TASK REQUIREMENTS
All lines of the records below that contain the word "such" must be listed.

DATA IN THIS EXERCISE
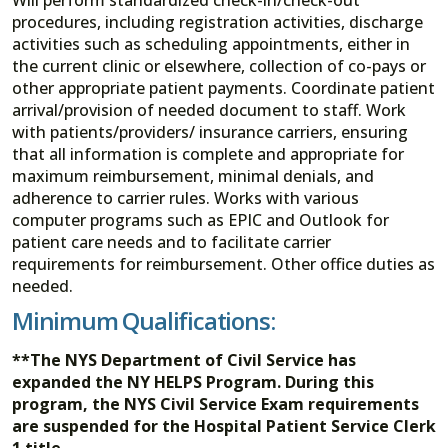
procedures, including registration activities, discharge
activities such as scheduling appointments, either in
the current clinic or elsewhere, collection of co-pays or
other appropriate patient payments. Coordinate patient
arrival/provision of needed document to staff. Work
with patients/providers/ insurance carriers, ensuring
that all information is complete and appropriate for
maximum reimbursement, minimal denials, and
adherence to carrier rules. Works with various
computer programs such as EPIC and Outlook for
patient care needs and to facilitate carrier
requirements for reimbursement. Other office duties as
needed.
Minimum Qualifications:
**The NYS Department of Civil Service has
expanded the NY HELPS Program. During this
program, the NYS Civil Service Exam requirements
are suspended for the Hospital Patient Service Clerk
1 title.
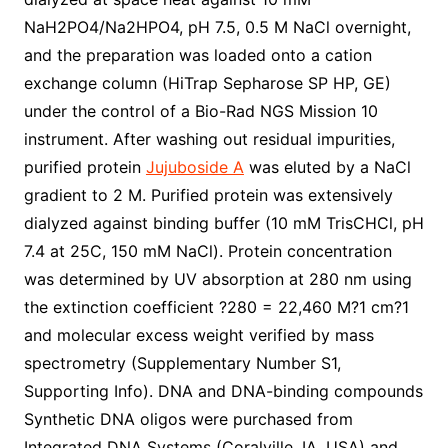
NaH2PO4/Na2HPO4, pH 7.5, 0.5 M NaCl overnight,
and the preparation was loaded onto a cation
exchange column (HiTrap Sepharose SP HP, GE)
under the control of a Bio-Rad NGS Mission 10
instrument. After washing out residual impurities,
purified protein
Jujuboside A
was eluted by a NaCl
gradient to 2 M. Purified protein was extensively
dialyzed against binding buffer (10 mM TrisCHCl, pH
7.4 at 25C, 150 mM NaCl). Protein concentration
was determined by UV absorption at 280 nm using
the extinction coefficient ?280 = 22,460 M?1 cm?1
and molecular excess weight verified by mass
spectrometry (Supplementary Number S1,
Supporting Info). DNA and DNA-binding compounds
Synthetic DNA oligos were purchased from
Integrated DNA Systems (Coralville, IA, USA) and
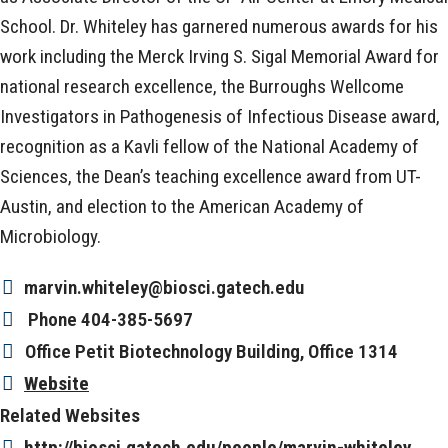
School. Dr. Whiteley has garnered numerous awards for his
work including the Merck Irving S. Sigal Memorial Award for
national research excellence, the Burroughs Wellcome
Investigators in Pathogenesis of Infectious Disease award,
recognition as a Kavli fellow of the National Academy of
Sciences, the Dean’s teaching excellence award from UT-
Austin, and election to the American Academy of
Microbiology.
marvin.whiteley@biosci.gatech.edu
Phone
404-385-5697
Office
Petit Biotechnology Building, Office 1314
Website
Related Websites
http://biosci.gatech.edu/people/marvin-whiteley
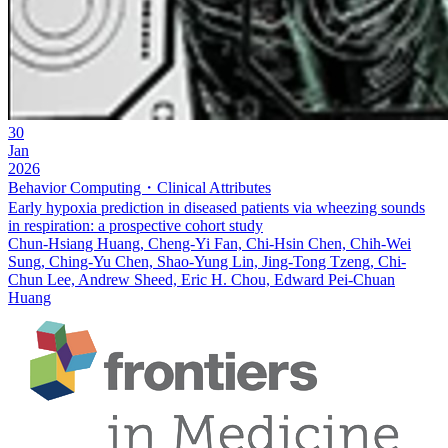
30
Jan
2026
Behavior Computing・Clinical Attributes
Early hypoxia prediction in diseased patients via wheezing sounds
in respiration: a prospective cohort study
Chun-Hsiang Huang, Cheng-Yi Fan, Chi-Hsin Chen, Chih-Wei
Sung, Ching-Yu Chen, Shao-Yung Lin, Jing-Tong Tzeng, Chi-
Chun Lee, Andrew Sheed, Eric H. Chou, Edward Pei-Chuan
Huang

--

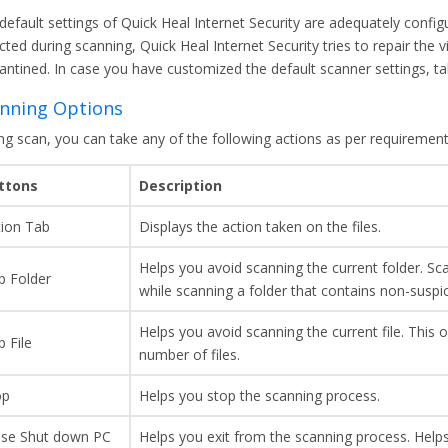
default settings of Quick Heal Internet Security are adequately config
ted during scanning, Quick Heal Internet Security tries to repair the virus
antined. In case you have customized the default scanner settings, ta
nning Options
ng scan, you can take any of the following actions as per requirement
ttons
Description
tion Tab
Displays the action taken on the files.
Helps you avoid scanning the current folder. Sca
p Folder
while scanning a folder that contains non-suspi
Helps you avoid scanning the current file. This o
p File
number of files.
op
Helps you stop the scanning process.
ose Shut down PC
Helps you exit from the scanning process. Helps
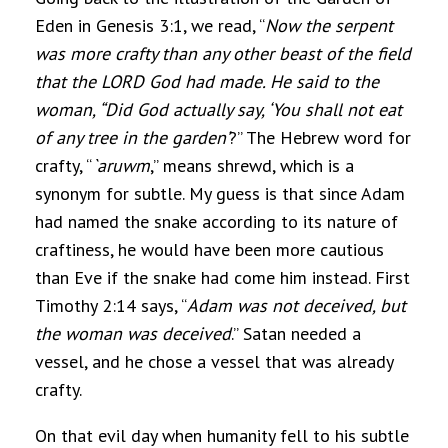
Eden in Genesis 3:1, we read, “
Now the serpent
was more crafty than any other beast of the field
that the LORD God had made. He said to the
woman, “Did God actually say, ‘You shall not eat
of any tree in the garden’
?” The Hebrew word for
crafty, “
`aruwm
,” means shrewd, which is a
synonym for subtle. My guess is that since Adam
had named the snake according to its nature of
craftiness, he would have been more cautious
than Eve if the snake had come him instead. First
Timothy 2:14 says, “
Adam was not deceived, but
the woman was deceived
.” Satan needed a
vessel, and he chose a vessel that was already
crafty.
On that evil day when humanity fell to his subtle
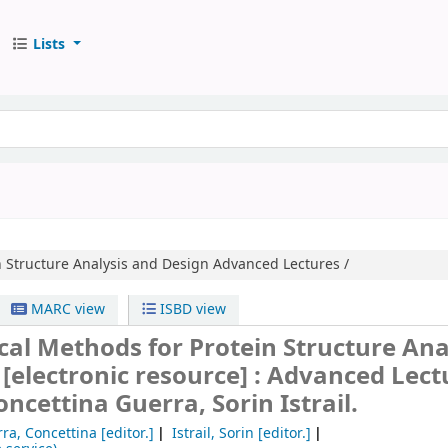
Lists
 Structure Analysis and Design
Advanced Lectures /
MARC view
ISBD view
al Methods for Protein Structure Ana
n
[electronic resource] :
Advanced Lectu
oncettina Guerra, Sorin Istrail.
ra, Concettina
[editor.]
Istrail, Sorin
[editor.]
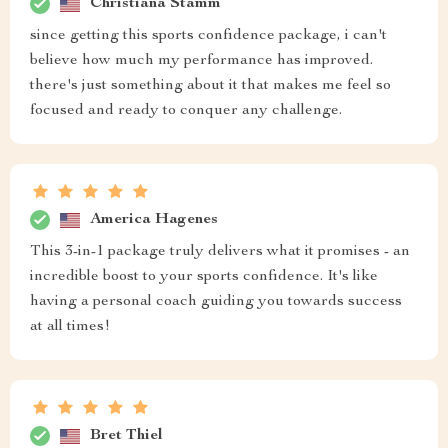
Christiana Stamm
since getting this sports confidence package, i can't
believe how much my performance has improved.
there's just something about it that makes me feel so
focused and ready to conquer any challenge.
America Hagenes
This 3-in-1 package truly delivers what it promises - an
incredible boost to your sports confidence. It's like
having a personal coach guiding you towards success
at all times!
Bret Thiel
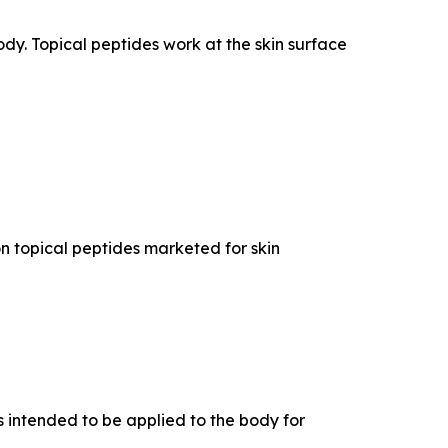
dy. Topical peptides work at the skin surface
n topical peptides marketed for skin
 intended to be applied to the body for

--

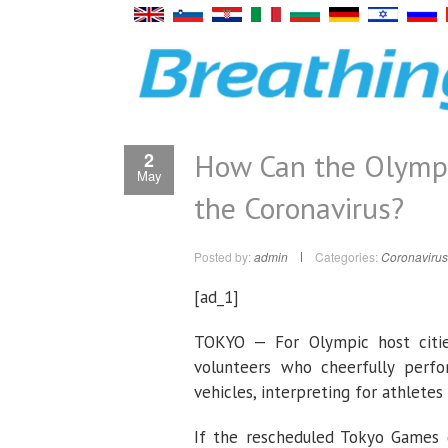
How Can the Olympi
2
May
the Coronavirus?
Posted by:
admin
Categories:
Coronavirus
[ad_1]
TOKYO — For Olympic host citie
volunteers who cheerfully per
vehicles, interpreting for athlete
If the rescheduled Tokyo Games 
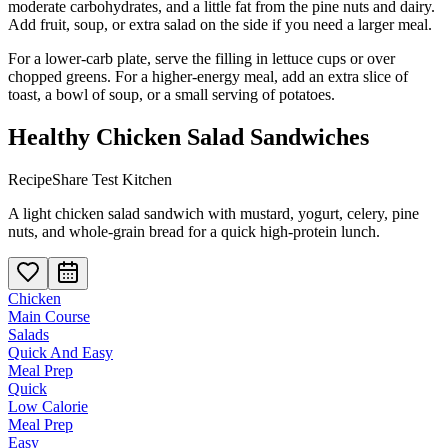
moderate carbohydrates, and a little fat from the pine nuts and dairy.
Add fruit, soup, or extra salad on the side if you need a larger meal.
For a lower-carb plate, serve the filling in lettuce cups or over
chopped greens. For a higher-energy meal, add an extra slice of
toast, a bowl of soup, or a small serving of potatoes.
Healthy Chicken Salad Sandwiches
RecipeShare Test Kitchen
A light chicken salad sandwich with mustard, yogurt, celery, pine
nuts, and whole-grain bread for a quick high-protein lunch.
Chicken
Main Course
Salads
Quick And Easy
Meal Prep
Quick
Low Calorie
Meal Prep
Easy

EXPECTED ANSWER
activities such as scheduling appointments, either in
computer programs such as EPIC and Outlook for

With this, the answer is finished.